Overview

Japanese morphological analyzer

Set up

You will need FOMA to compile and run the finite state transducer implementation of our analyzer. With FOMA installed on your $PATH, you can compile the FST by running make.

Using the FST on nouns

Since MeCab produces morphological analysis for nouns, our morphological analyzer rely on segmented noun phrases and part of speech IDs returned by MeCab in the following format:

N#御/30 守り/38$

You can check out scripts/extract-nouns.py for more details of how we extract these noun phrases from MeCab sentence outputs.
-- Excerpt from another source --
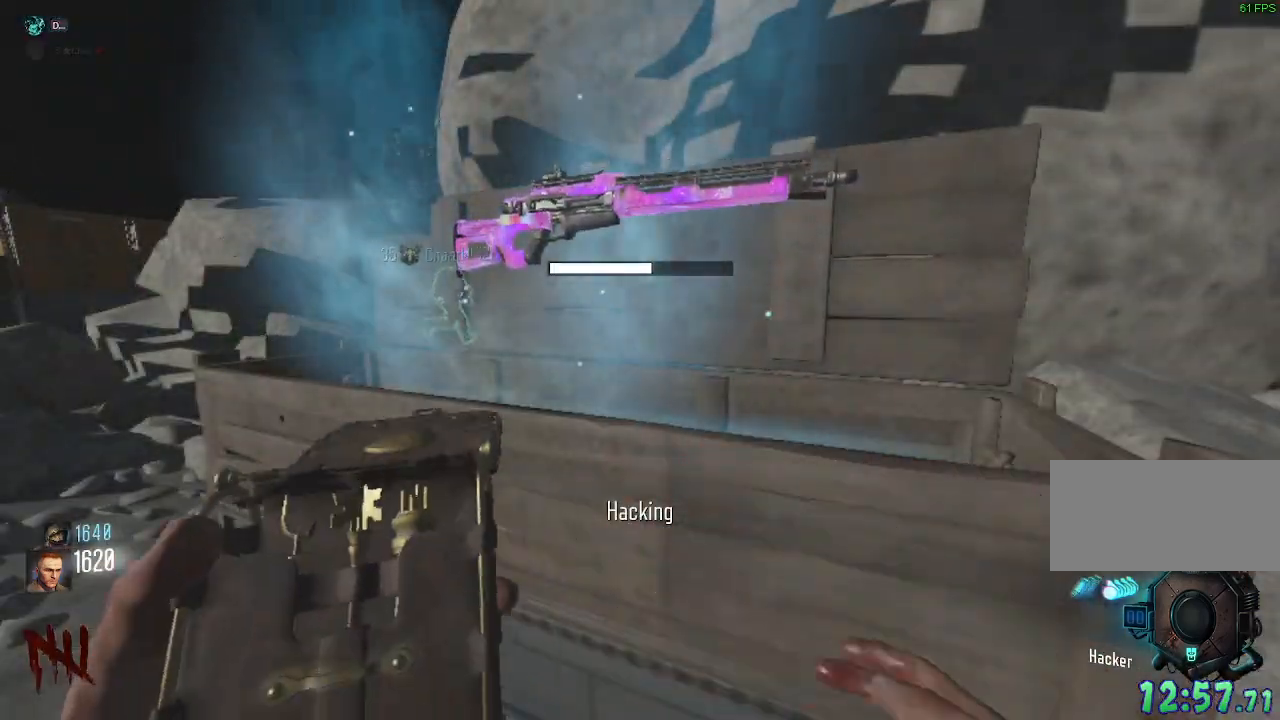
{"keys": ["e"], "mouse": [], "events": []}
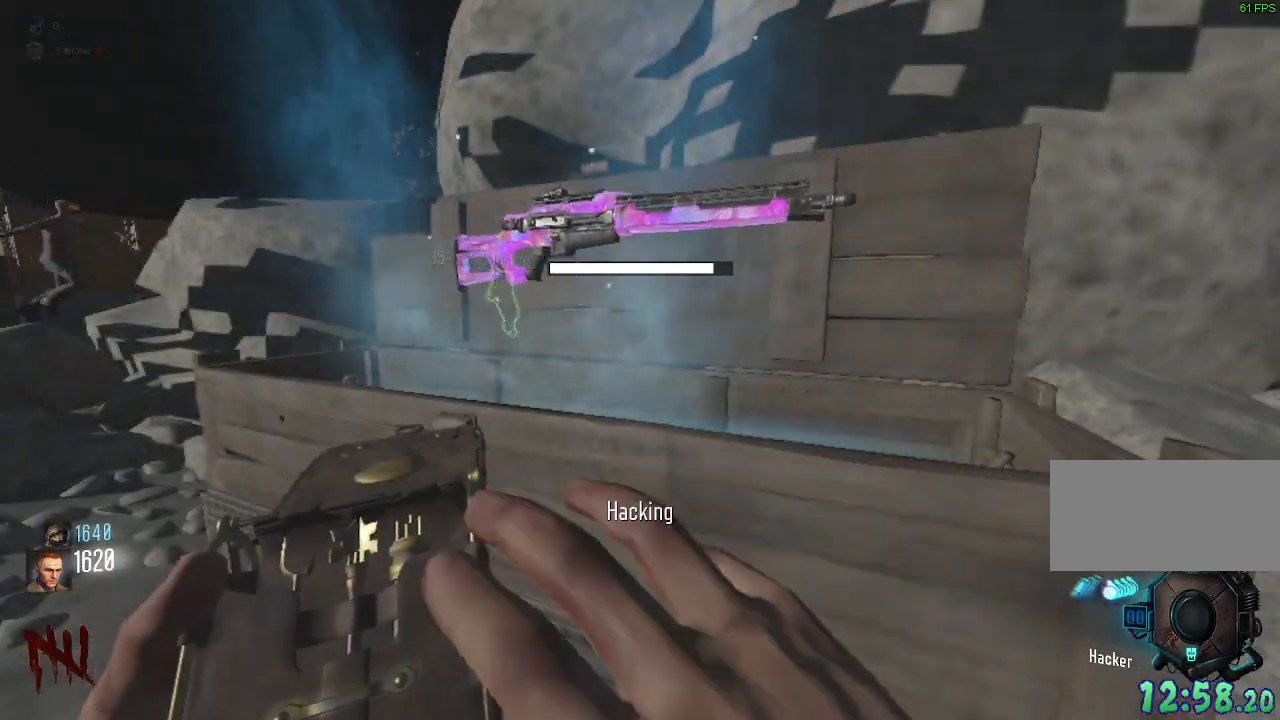
{"keys": ["a", "shift", "w"], "mouse": []}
You can then pass the above string directly to the FST by for example:

$ echo N#御/30 守り/38$ | flookup -xi nouns.fst | flookup -xi nouns-output.fst | grep -v '^$' 守り+POLITE $

The output will contain at least a line with possible analyses followed by possibly empty lines, which you can safely ignore.

Using the FST on verbs and adjectives

For tokens that MeCab has recognized as verbs and adjectives (check out scripts/extract-terms.py to see how we extract these terms from MeCab output), we can directly pass them through our FST:

$ echo 言っている | flookup verbs.fst 言っている 言う+V+TE+PROG $

Note that verbs.fst works for both verbs and adjectives.

Implementation details

The implementation details can be found in report/report.pdf.

Cite

If you use this software, please cite

@article{sim2014morphological,
  author = {Yanchuan Sim},
  title = {A Morphological Analyzer for Japanese Nouns, Verbs and Adjectives},
  journal = {ArXiv e-prints},
  eprint = {1410.0291},
  primaryClass = "cs.CL",
  volume = {abs/1410.0291},
  year = 2014,
  month = oct,
  url = {http://arxiv.org/abs/1410.0291},
  abstract = {We present an open source morphological analyzer for Japanese nouns, verbs and adjectives. The system builds upon the morphological analyzing capabilities of MeCab to incorporate finer details of classification such as politeness, tense, mood and voice attributes. We implemented our analyzer in the form of a finite state transducer using the open source finite state compiler FOMA toolkit. The source code and tool is available at https://bitbucket.org/skylander/yc-nlplab/},
  code = {https://bitbucket.org/skylander/yc-nlplab/},
}